Top cop wants tighter border controls
The country’s top law enforcement official is again pointing an accusing finger at Customs officials for allowing illegal guns to enter the country without detection.
Acting Commissioner of Police Tyrone Griffith told Barbados TODAY in an interview this morning that illegal weapons continued to make their way onto the streets of Barbados via legal ports of entry.
And Griffith expressed frustration that the Royal Barbados Police Force (RBPF) did not enjoy the full cooperation of border security officials, including the Customs & Excise Department, as it sought to crack down on illegal firearms entering the island.
“We are still aware that weapons, firearms, are entering through our borders and that is not a secret. And so, we have to continue and strive for better cooperation and collaboration at our borders,” the top cop said.
During a news conference at the RBPF headquarters on Roebuck Street, Bridgetown last August, Griffith spoke of an “untenable situation” where persons charged with protecting the island’s borders might have been assisting with the smuggling of illegal guns into the country, either wittingly or unwittingly.
“From an investigative view point, it is clear that there is an abundance of high calibre weapons and large quantities of available ammunition on the streets. What is also clear is that [those] weapons are not lawfully manufactured in Barbados and the wider region, so they are being smuggled into the island. Our intelligence suggests they are coming through legitimate ports of entry, either assisted by officials, or not detected by them at our borders,” Griffith said at the time.
“This is an untenable situation which has to be addressed if we are to stem the flow of these weapons.”
Those comments had angered the National Union of Public Workers (NUPW), which felt then that customs officers had been unfairly targeted.
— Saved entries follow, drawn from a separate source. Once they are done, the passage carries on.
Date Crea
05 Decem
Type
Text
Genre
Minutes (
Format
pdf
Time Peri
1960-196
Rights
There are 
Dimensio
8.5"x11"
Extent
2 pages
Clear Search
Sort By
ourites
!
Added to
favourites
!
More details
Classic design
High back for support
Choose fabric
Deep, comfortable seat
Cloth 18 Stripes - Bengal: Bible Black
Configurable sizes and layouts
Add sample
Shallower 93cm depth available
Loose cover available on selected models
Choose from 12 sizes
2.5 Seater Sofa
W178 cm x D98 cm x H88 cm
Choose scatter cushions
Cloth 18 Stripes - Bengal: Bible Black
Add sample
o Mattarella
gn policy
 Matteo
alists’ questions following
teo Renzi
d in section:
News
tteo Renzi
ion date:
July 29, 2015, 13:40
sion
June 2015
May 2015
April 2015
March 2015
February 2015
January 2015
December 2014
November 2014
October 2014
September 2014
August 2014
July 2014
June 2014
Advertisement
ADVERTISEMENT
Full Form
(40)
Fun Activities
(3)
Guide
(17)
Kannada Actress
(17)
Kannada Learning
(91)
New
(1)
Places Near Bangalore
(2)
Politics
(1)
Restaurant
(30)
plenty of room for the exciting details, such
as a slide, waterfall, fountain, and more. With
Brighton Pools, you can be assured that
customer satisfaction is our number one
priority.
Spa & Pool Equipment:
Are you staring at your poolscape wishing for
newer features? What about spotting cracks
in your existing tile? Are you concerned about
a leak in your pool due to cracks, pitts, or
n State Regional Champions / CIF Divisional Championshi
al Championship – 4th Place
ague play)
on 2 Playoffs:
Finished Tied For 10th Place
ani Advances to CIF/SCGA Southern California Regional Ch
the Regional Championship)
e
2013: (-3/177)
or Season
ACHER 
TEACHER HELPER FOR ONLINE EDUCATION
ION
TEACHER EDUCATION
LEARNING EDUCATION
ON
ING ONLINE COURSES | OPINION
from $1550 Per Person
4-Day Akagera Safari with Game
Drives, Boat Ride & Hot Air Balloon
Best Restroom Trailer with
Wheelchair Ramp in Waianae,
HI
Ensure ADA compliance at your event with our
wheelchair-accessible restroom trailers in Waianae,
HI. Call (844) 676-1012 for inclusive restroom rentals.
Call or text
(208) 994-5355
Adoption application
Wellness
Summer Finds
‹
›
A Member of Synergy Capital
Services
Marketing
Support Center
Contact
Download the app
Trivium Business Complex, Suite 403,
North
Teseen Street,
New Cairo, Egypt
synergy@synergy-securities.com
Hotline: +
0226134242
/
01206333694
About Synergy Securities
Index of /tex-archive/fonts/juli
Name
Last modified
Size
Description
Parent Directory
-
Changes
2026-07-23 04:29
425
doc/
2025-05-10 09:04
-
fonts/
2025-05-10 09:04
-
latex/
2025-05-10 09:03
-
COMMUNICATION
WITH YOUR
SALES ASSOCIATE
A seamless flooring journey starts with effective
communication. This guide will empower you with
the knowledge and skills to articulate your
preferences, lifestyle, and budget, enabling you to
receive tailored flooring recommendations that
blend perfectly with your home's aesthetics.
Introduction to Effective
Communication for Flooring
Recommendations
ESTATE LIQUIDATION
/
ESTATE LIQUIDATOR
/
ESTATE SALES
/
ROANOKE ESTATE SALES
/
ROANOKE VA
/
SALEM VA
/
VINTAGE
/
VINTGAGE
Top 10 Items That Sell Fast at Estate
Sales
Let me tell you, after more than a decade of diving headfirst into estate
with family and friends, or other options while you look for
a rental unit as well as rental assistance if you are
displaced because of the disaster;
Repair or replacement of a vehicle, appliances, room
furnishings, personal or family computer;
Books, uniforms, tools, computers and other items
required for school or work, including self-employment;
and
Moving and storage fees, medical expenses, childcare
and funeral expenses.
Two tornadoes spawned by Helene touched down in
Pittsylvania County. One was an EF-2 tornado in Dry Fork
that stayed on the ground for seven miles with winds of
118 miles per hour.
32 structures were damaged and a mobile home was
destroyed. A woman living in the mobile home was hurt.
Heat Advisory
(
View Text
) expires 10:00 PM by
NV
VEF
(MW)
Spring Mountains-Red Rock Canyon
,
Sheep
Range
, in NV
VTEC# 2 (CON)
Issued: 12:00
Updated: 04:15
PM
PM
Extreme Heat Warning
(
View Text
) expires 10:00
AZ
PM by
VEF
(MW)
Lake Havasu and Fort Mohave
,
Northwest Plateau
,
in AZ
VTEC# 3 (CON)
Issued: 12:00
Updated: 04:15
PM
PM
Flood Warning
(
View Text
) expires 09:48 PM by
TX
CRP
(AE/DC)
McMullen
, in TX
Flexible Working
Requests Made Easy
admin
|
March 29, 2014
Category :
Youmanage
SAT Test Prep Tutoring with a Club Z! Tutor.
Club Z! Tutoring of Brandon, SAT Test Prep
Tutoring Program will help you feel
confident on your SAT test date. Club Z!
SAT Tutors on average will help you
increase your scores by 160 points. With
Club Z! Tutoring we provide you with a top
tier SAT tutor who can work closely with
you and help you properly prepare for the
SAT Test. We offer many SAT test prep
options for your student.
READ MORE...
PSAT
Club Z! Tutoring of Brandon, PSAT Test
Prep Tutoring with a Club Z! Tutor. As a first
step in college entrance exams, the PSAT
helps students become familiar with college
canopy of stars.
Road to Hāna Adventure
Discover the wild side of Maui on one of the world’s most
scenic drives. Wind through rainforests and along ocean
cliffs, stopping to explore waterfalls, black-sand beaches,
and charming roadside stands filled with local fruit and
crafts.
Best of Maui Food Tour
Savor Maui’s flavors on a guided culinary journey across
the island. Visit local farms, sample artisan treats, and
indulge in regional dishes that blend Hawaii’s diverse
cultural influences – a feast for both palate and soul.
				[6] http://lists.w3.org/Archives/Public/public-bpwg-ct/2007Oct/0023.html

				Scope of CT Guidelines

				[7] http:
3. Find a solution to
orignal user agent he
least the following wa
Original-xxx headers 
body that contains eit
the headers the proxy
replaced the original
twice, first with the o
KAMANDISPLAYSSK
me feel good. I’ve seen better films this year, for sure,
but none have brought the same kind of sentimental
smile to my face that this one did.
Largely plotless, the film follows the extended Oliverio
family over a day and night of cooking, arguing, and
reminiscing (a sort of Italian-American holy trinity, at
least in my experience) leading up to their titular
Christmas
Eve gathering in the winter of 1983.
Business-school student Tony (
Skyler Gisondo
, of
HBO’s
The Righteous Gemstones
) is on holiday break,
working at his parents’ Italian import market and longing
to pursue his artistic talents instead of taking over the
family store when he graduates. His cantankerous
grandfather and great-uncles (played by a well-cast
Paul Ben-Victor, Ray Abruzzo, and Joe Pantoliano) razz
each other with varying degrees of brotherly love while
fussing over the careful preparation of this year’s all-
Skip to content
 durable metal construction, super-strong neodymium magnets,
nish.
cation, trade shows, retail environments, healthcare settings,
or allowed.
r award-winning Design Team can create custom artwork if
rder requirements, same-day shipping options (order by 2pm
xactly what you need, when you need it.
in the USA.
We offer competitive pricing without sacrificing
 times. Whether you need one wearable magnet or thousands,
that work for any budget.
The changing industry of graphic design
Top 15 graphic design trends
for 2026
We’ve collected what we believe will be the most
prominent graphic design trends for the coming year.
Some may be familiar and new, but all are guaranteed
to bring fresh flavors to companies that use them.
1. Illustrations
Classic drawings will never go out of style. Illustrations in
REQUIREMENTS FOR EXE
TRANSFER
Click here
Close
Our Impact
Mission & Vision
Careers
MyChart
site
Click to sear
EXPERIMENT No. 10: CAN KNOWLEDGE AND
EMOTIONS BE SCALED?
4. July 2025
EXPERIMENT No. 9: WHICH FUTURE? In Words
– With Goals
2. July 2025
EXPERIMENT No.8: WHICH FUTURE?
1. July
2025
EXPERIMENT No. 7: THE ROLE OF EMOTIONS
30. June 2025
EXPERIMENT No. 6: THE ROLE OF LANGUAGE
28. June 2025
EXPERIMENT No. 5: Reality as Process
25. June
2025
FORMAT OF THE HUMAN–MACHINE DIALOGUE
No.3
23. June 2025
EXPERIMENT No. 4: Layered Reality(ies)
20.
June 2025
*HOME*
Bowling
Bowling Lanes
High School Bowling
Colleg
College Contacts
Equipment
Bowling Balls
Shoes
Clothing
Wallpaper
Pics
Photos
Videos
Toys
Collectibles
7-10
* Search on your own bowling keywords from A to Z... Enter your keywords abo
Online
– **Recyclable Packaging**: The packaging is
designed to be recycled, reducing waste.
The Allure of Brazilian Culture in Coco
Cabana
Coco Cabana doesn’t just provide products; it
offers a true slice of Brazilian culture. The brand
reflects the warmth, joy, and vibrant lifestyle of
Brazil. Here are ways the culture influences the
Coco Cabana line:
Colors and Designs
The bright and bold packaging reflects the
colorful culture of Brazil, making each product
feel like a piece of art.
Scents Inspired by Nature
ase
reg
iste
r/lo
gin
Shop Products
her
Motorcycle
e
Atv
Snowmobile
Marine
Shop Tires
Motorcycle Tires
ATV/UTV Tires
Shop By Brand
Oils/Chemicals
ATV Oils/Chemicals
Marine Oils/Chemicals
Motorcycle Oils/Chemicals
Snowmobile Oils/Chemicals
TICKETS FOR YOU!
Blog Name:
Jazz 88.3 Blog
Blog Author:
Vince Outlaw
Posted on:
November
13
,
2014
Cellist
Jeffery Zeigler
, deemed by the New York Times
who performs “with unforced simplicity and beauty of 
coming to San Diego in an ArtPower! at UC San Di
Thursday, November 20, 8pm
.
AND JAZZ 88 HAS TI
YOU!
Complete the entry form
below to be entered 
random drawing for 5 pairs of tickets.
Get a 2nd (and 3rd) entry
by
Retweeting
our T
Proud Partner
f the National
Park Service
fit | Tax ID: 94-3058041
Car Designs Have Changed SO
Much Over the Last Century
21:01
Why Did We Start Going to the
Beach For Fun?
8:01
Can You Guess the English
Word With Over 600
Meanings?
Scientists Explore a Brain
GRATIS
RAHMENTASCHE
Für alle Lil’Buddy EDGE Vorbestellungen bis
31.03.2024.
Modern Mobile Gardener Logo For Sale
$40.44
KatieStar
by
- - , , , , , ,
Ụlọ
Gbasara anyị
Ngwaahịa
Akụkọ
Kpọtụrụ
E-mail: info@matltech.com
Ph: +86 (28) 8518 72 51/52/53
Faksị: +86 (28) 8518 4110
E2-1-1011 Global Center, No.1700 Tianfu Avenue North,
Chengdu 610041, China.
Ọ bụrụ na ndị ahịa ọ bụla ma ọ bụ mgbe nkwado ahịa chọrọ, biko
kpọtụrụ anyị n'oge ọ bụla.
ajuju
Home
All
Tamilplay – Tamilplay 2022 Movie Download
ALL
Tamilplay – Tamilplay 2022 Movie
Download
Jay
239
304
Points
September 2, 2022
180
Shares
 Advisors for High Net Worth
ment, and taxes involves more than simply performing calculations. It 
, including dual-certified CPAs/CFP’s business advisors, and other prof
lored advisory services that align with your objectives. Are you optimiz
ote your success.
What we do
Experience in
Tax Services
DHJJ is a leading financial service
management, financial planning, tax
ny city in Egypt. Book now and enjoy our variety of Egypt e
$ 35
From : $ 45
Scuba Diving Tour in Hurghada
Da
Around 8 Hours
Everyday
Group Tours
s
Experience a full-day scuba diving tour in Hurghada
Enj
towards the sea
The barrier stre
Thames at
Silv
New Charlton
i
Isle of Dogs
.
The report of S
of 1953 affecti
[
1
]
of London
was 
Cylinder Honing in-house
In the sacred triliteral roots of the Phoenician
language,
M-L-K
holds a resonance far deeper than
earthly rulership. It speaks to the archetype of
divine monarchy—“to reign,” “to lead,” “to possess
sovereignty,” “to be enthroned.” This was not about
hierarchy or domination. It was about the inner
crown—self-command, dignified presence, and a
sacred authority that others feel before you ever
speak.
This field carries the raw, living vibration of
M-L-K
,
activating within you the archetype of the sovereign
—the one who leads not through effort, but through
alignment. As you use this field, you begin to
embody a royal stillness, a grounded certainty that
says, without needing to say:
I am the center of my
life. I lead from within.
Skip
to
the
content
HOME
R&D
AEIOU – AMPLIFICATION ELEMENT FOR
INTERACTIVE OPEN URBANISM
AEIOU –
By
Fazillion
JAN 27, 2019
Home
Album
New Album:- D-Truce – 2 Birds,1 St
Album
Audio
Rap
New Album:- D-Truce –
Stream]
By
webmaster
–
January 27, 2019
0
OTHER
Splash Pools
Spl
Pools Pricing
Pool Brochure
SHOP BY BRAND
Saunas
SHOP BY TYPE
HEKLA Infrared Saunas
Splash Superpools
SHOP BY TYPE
The union, which represents the main border security officials at the ports, had described the commissioner’s comments as “inflammatory and without basis”.
“If police intelligence suggests that these guns are coming through legitimate ports of entry, then officials should be identified and charged for this illegal activity,” the NUPW said then in a statement.
“The union considers the commissioner’s statements to be inflammatory and without basis; and believe they only serve to tarnish the reputations and integrity of all Customs officers.”
Griffith stuck to his guns today, insisting that “until we get that kind of close relationship” with Customs the country would continue to face difficulties in relation to gun-related crimes.
Asked why the desired level of cooperation was not forthcoming, he said, “I am not so sure that their emphasis is the same as ours [as the lead agency responsible for fighting crime].”
The police chief also held on to his position that gun amnesty would not work because those who possessed illegal firearms had no interest in parting with them.
“That’s not their forte; they want to get more firearms. I am not convinced that amnesty will do anything to alleviate the current situation that we have,” he said.
Griffith, who has just returned from an Association of Caribbean Commissioners of Police conference in Suriname, said gun crimes and the porous nature of the borders were hot button topics.
“They are all struggling with gun-related crimes. So, we have concerns, yet I don’t think we are anywhere at the magnitude of some of the other sister countries. So I am happy to say that we are doing some things that are working,” Griffith told Barbados TODAY.
Earlier, the police chief had restated his contention that overall crime was down, including murders, rapes, robberies, crime against visitors and all other major categories of crime.
Speaking at RBPF headquarters during the handover of Segways valued at $80,000 by the Barbados Hotel and Tourism Association to assist with patrolling boardwalks, Griffith did not give any statistical evidence to back up his contention.
The top cop also addressed the contentious issue of missing files that result in delays in matters going before the court, explaining the difficulties involved in preparing such files.
“The fact of the matter is if you are solving a lot of matters, a lot of files are there to be completed as well. So the same officers who are out there doing their best to bring perpetrators of crime to justice, they have to come back and make sure they prepare those files and prepare them properly,” Griffith said.
So far this year, there have been no official statistics on crime levels, but at the start of this year the Acting Commissioner acknowledged there was an increase in crime last year when compared to 2014, with the rise partly attributed to gun-related violence.